AA
KKTC Dışişleri Bakanlığı konu ile ilgili yazılı açıklama yaptı.
Açıklamada, Hristodulidis'in 78. BM Genel Kurulunda yaptığı konuşmanın adanın tarihi geçmişinden ve mevcut gerçeklerden uzak, sığ, samimiyetsiz olduğu, Kıbrıs Türk halkına karşı saygısız beyanlar içerdiği belirtilerek, "Konuşmasında Kıbrıs'ta bir 'işgal ve istila' sorunu bulunduğu iddiasını tekrar eden Rum lider, tüm adanın temsilcisi olduğu yalanı arkasına saklanarak, Kıbrıs'taki bütün toplumlar adına konuştuğunu öne sürecek kadar haddini aşmıştır." denildi.
Adadaki tek işgalin ortaklık devletinin 1963 yılında Rum tarafınca silah zoruyla gasbedilmesi olduğu vurgulanan açıklamada, "Hristodulidis'in BM kürsüsünden yaptığı konuşma bu işgalin yeni bir tezahürüdür.

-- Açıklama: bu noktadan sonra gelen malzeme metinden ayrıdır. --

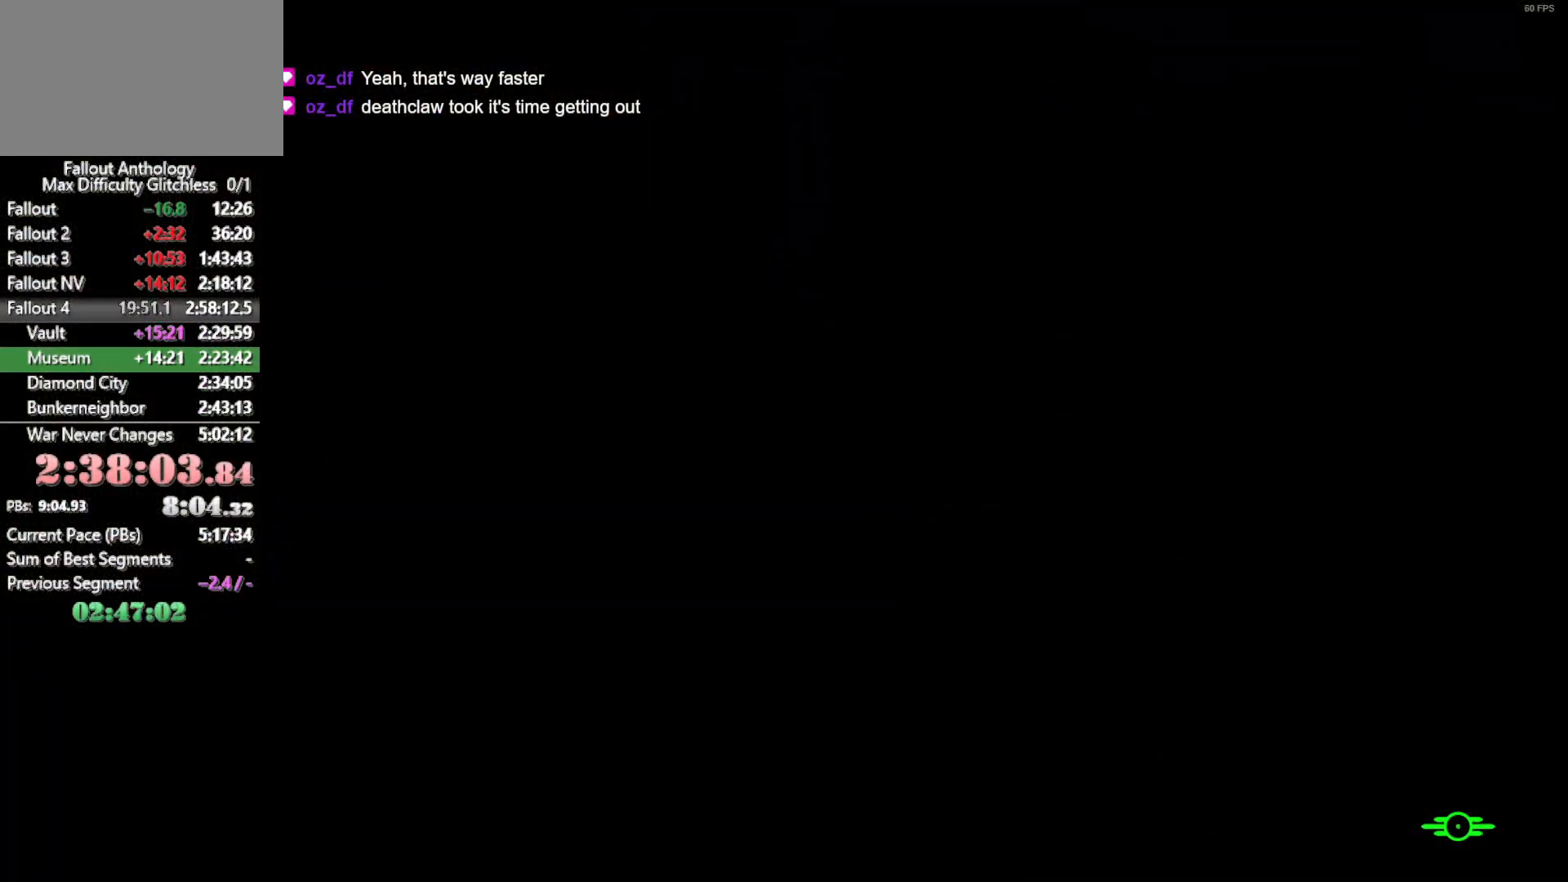
{"keys": [], "mouse": [], "events": []}
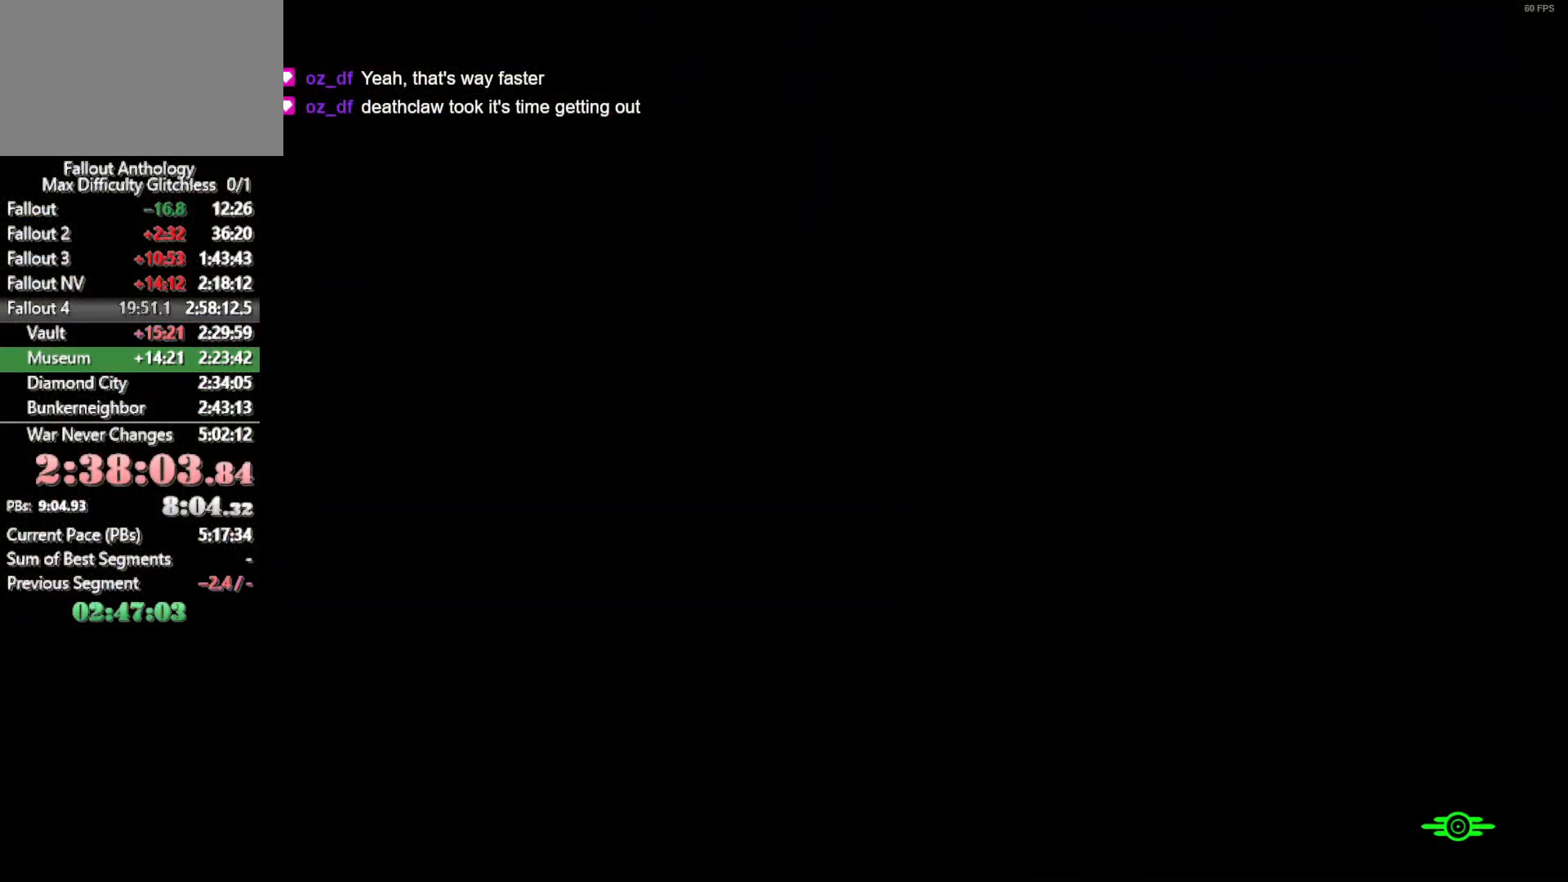
{"keys": [], "mouse": [], "events": []}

Rum lider, Kıbrıs Türk halkını ve/ veya adanın tümünü temsil etme hak ve yetkisine sahip değildir." ifadeleri kullanıldı.

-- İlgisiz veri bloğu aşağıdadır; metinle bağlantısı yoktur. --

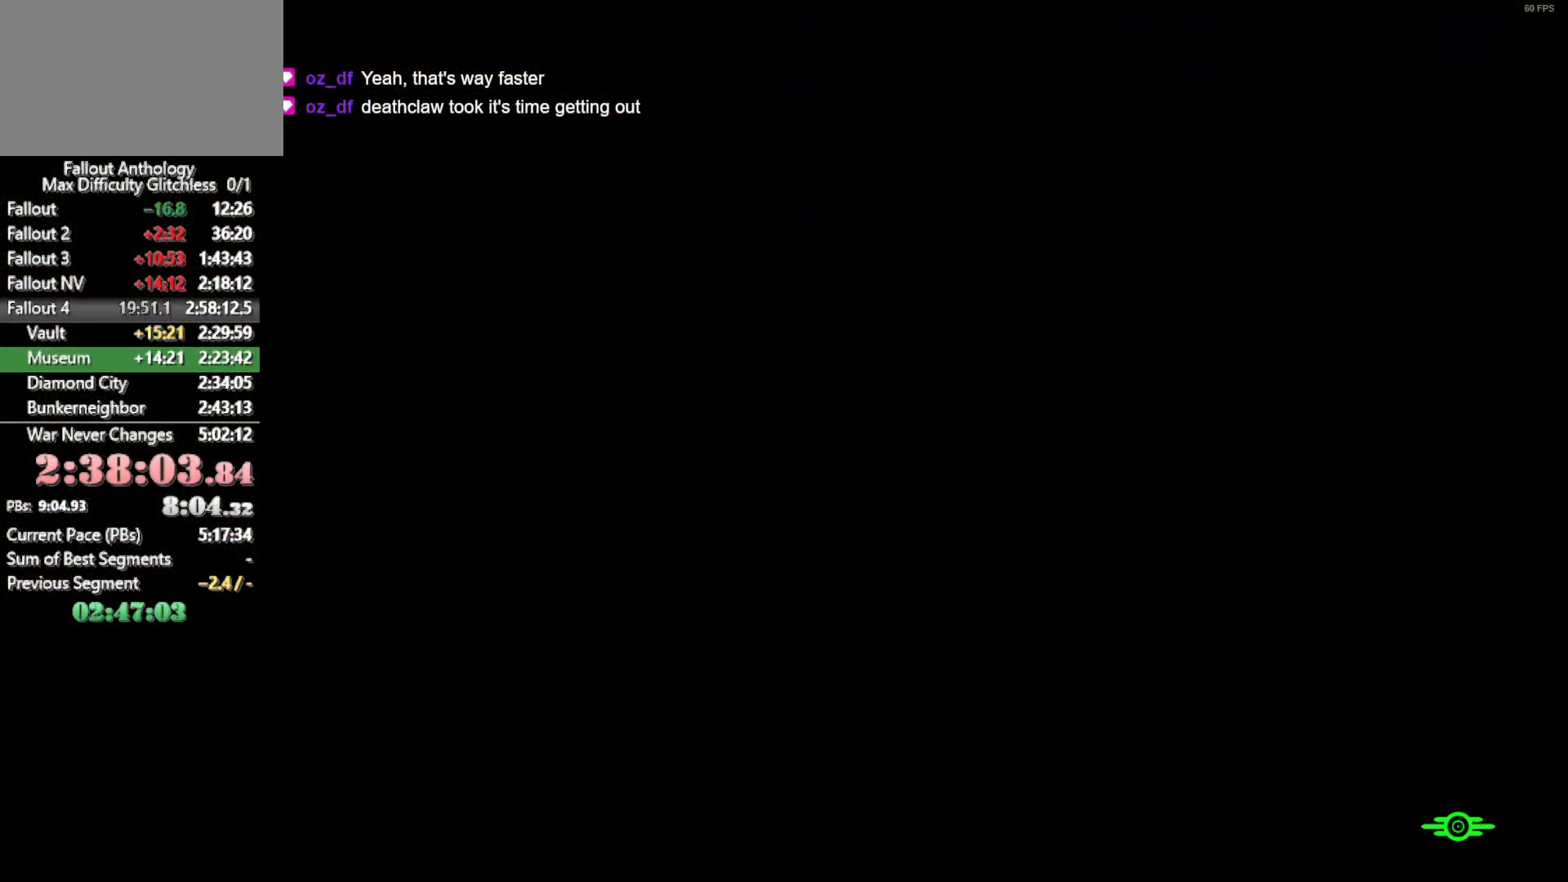
{"keys": ["w"], "mouse": [], "events": [[383, "w", "down"]]}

Hristodulidis'in 1963 ve 1974 yılları arasında Kıbrıs Türk halkına, eşit sahibi olduğu topraklarda uyguladıkları katliamları ve mezalimi örtbas etmeye çalıştığına işaret edilen açıklamada, şunlar kaydedildi:
"Rum liderin örtbas etmeye çalıştığı bir diğer olay da 1974 Türk Barış Harekatı'ndan hemen önce yer alan ve harekata neden teşkil eden Rum-Yunan darbesidir. Rum halkını kendi yarattıkları Kıbrıs sorununun 'mağduru' olarak göstermeye çalışan Hristodulidis, tarihi gerçekleri saptırmakla yıllardır sürdürdükleri dezenformasyon kampanyasını devam ettirmektedir. Kıbrıs Türk tarafını muhatap almaktan kaçınan ve Türkiye Cumhuriyeti Cumhurbaşkanı'na mesaj verecek kadar ileriye giden bu yaklaşım Kıbrıs Türkü'ne büyük bir saygısızlık ve samimiyetsizliktir."

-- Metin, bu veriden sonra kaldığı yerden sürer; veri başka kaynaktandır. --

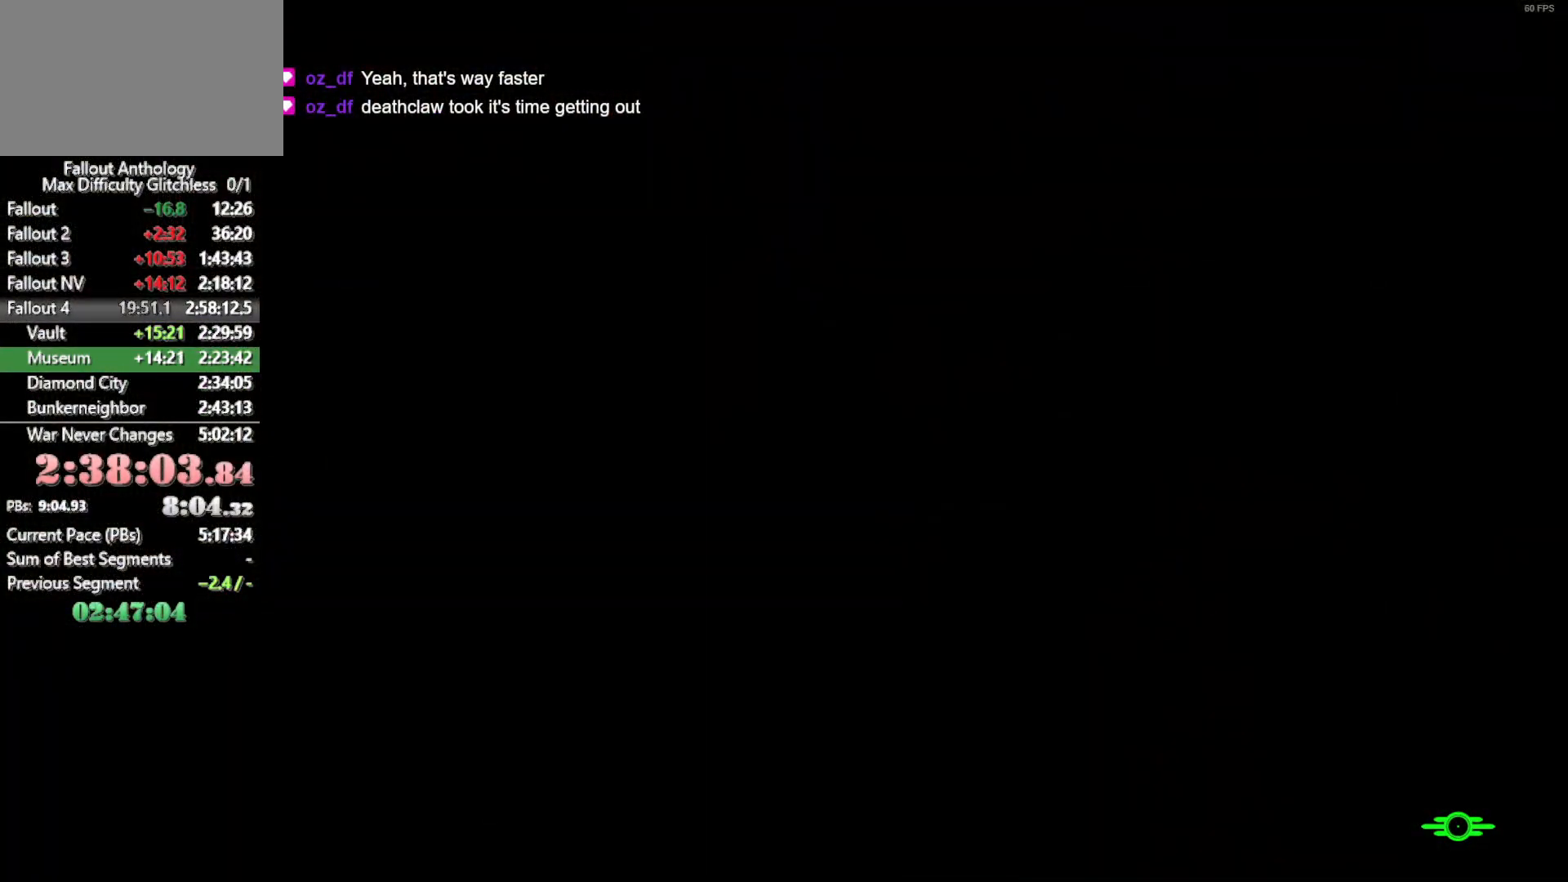
{"keys": ["w"], "mouse": [], "events": []}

Açıklamada, Hristodulidis'in takındığı "Kıbrıs Türkünü yok sayan" bu tutumunun, egemen eşitlik ve eşit uluslararası statü zemininde iki devletli uzlaşı politikasında KKTC'nin "ne kadar haklı olduğunu" gösterdiği vurgulandı.
Kıbrıs Türk halkının adada var olmaya ve özden gelen haklarından vazgeçmeyeceğine işaret edilen açıklamada, "Kıbrıs Rum devleti hiçbir şekilde ve hiçbir koşulda Kıbrıs Türk halkını temsil etmemektedir ve edemez. Kıbrıs Türk halkının tek temsilcisi, kendi özgür iradesiyle kurduğu Kuzey Kıbrıs Türk Cumhuriyeti'dir." ifadelerine yer verildi.
Hristodulidis'in "federasyon" modeli temelinde müzakerelere başlanması gerektiği yönündeki söyleminin " tam bir riyakarlık örneği" olduğu aktarılan açıklamada, "Kıbrıs Türk halkının, sonsuza dek müzakere masasına hapsedildiği ve Rum tarafına Kıbrıs Türk halkı üzerindeki izolasyonu devam ettirmeye yönelik konfor alanı yaratan bir süreç tarafımızca asla kabul edilmeyecektir. Kıbrıs Türk halkının kaybedeceği bir 50 yılı daha yoktur." denildi.
Açıklamada ayrıca, adada adil, gerçekçi ve sürdürülebilir bir uzlaşının iki ayrı bağımsız devletin aralarında geliştirecekleri işbirliğine dayalı iyi komşuluk ilişkilerinden geçtiği vurgulandı.